文書本文
▶
見学希望や問い合わせが相次ぐ最先端の介護現場とは

石川県小松市の特別養護老人ホーム「自生園」は、昭和60年に事業を開始、要介護3~5に認定された100人ほどが入所し、介護職員は約40人。昨年夏に石川県のモデル事業に選ばれ、AIカメラ2台と心拍数や呼吸数、血圧などを介護記録に自動的に反映するバイタル測定機器、見守り介護ロボット5台、タブレットなどを導入しました。現場スタッフが中心となって、介護ロボットやタブレットのよりよい使い方や実用性を検証しています。

可視化で介護サービスの品質向上を図る

「介護サービスは形に残らないが、可視化することで、事故が起こったときに家族に映像を見せて説明できます。見える化が大切です」と話すのは今井要施設長です。見守り介護ロボットは、ベッドの下に引くシート状のもので、脈拍や呼吸数を測定し、自動的にタブレットに表示されます。入所者が転倒し怪我をした場合、いくら詳細な介護記録を見せて説明したとしても、家族は納得しないかもしれません。タブレットには、映像を残す履歴機能もあるため、転倒した瞬間を記録として残すことができます。

行動パターンのデータを蓄積した後、人の手に移行

「自生園」のロボットは、特定の入所者のベッドに設置されたままではありません。何時ごろに起きて、食事を取り、歩き回るかといった行動パターンのデータがある程度蓄積され、入所者の特性が把握できるようになるとロボットを外し、人の手による介護に移行します。シートを取り外せない入所者、例えば看取り介護の方は、脈拍や呼吸数などを常に見守らなければいけないため、継続して使用しています。見守り介護ロボットを活用することで、家族が死の瞬間に立ち会える確率が高くなりました。
◀
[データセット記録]
▶
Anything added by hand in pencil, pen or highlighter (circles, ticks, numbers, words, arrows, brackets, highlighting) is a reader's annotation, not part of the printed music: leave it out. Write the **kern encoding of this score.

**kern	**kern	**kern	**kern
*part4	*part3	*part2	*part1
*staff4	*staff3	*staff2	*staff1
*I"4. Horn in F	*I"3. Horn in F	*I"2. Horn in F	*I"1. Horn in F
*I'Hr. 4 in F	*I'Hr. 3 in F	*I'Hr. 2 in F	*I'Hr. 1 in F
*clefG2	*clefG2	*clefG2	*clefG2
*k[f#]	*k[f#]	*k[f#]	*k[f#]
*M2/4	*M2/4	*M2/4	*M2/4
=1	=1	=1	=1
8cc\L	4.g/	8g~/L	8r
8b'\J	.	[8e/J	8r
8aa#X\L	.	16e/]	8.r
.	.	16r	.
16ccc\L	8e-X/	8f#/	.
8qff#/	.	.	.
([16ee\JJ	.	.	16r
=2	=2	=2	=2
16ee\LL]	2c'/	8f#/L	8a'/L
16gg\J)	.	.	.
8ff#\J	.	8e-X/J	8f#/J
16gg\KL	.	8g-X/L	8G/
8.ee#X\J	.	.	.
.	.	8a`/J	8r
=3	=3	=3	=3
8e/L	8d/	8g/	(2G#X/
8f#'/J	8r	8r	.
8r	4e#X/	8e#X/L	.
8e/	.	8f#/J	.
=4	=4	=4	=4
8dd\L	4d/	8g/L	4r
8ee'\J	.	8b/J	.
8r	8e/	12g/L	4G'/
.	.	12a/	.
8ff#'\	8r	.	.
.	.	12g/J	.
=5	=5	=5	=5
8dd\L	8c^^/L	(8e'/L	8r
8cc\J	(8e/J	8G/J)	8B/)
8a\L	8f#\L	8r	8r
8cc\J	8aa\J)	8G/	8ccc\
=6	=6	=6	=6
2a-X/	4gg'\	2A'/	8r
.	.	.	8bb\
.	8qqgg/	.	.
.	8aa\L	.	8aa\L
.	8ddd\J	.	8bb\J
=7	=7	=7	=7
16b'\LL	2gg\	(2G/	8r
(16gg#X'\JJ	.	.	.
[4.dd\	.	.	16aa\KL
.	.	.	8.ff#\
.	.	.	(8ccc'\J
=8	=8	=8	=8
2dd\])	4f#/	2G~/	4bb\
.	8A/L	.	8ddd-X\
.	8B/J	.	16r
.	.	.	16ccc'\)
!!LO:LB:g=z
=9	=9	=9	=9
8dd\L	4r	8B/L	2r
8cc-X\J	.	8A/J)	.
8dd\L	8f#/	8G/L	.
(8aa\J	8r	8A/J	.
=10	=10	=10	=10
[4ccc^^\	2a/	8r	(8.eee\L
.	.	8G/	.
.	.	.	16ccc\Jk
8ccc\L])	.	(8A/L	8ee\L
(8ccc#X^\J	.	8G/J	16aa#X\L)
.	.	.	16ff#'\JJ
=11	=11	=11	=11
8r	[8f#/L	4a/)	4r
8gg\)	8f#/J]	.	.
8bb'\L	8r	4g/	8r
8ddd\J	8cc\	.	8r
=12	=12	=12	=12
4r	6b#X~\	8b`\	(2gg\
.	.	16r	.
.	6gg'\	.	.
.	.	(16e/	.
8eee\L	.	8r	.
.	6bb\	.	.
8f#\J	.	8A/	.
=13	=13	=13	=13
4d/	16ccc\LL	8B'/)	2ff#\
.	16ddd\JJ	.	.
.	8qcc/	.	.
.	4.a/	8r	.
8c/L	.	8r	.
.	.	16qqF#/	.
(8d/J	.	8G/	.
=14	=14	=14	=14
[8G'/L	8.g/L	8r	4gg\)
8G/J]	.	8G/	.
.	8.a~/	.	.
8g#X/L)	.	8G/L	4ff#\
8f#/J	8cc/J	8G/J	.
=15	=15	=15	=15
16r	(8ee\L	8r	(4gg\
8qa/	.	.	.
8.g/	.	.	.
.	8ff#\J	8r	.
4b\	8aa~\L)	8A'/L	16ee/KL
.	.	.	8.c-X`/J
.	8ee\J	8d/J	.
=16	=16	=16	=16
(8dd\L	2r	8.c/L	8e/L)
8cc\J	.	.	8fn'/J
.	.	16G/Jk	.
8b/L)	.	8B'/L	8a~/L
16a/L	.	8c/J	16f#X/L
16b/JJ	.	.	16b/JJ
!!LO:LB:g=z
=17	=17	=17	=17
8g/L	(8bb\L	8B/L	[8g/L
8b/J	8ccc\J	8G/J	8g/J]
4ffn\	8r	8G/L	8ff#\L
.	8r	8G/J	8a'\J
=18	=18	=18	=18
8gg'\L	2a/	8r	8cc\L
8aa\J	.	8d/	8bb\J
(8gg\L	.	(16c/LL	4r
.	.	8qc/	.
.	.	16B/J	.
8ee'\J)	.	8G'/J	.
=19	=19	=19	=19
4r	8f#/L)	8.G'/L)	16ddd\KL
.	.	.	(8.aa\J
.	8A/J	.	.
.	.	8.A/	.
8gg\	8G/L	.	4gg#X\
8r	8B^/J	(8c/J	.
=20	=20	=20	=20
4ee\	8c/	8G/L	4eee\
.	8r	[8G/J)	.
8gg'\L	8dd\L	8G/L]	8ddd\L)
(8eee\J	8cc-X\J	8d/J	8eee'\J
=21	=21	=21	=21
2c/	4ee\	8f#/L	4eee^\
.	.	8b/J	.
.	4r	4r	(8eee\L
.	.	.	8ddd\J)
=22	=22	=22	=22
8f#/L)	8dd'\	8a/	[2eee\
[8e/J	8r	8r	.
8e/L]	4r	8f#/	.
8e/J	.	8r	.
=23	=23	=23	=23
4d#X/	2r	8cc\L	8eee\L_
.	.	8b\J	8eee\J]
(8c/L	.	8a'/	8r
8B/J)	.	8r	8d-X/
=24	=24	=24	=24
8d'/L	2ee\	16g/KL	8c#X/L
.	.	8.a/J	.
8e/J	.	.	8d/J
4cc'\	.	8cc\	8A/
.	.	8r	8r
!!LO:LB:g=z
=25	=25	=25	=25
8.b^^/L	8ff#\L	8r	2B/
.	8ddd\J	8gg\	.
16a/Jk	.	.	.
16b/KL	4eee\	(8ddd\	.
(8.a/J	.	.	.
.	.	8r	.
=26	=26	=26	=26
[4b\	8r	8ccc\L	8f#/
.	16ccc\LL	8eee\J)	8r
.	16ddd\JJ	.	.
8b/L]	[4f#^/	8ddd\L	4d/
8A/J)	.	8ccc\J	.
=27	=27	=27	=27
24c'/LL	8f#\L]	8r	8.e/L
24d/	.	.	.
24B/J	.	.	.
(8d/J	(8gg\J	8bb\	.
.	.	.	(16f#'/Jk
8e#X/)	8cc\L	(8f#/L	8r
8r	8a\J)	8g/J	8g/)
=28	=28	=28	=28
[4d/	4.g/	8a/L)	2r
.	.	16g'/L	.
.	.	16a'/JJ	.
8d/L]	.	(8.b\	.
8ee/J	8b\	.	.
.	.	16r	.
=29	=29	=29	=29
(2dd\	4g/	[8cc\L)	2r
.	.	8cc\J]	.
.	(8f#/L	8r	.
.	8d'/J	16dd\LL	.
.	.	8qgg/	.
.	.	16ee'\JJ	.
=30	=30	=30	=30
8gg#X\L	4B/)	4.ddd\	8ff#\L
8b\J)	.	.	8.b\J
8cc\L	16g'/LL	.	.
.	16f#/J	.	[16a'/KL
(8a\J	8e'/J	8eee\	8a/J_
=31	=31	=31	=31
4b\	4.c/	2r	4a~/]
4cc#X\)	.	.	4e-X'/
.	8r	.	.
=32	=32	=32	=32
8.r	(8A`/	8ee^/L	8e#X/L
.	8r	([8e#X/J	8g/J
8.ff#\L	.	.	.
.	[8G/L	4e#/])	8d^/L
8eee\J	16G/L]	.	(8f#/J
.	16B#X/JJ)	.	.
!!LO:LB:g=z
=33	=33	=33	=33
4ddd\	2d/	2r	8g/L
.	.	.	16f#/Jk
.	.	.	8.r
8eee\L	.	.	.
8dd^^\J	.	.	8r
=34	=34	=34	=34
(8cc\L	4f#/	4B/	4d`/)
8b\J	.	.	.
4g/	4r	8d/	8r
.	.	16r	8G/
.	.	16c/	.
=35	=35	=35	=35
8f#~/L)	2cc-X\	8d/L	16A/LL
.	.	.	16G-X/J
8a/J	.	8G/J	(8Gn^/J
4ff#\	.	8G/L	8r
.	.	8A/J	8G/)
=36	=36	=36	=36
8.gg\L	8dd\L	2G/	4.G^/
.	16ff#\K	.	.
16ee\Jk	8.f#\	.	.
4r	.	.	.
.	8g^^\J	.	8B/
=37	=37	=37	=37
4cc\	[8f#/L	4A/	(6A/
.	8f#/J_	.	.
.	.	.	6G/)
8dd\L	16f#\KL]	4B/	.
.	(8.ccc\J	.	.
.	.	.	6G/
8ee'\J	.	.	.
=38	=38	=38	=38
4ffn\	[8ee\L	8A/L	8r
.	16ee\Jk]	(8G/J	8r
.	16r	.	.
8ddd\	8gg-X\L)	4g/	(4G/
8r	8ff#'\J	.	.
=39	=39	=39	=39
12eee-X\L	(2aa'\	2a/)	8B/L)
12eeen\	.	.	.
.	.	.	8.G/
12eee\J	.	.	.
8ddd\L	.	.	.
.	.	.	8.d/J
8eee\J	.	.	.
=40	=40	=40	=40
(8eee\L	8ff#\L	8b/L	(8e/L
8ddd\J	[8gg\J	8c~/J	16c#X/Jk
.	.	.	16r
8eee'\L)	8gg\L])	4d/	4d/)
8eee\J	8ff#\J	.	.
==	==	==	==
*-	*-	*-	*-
◀
課題 A
介護現場についての文章を、「石川県小松市の特別養護老人ホ」という語句を含むところから始めて「録として残すことができます。」で終わるまで、一字も変えずに書き写してください。
課題 B
特別養護老人ホームの介護ロボット導入についての文章を、最後の文の後から続けて書いてください。

記述回答 A
石川県小松市の特別養護老人ホーム「自生園」は、昭和60年に事業を開始、要介護3~5に認定された100人ほどが入所し、介護職員は約40人。昨年夏に石川県のモデル事業に選ばれ、AIカメラ2台と心拍数や呼吸数、血圧などを介護記録に自動的に反映するバイタル測定機器、見守り介護ロボット5台、タブレットなどを導入しました。現場スタッフが中心となって、介護ロボットやタブレットのよりよい使い方や実用性を検証しています。

可視化で介護サービスの品質向上を図る

「介護サービスは形に残らないが、可視化することで、事故が起こったときに家族に映像を見せて説明できます。見える化が大切です」と話すのは今井要施設長です。見守り介護ロボットは、ベッドの下に引くシート状のもので、脈拍や呼吸数を測定し、自動的にタブレットに表示されます。入所者が転倒し怪我をした場合、いくら詳細な介護記録を見せて説明したとしても、家族は納得しないかもしれません。タブレットには、映像を残す履歴機能もあるため、転倒した瞬間を記録として残すことができます。

記述回答 B
転倒リスクが減少、立ち上がる前にアラームが鳴る

転倒のリスクも減少しました。入所者がベッドから起き上がると、タブレットにはシルエットの映像が映し出されます。入所者の動きを予知し、床に足を着ける前に知らせてくれます。ベッドに座る、起き上がる、お尻が浮く、立ち上がるといった行動ごとに、違った音のアラームが鳴り、タブレットに知らせてくれます。画面を見なくても、音で把握できるため、他の入所者のケアをしている時でも、今どの段階なのかが分かるようになっています。

緊急度や優先順位の判断ができない欠点を克服

これまでは床にセンサーがあり、足が着いた時点でアラームが鳴るというタイプが一般的でしたが、アラームが鳴った後に部屋に駆けつけても、歩くのが速い方だと間に合わない、という欠点がありました。また部屋へ行かなければ、確認できなかったため、同時に複数の通知があったとしても、緊急度や優先順位の判断ができませんでした。さらに何度も部屋を訪れることが、利用者・介護者ともにストレスになってしまう、という点が問題となっていました。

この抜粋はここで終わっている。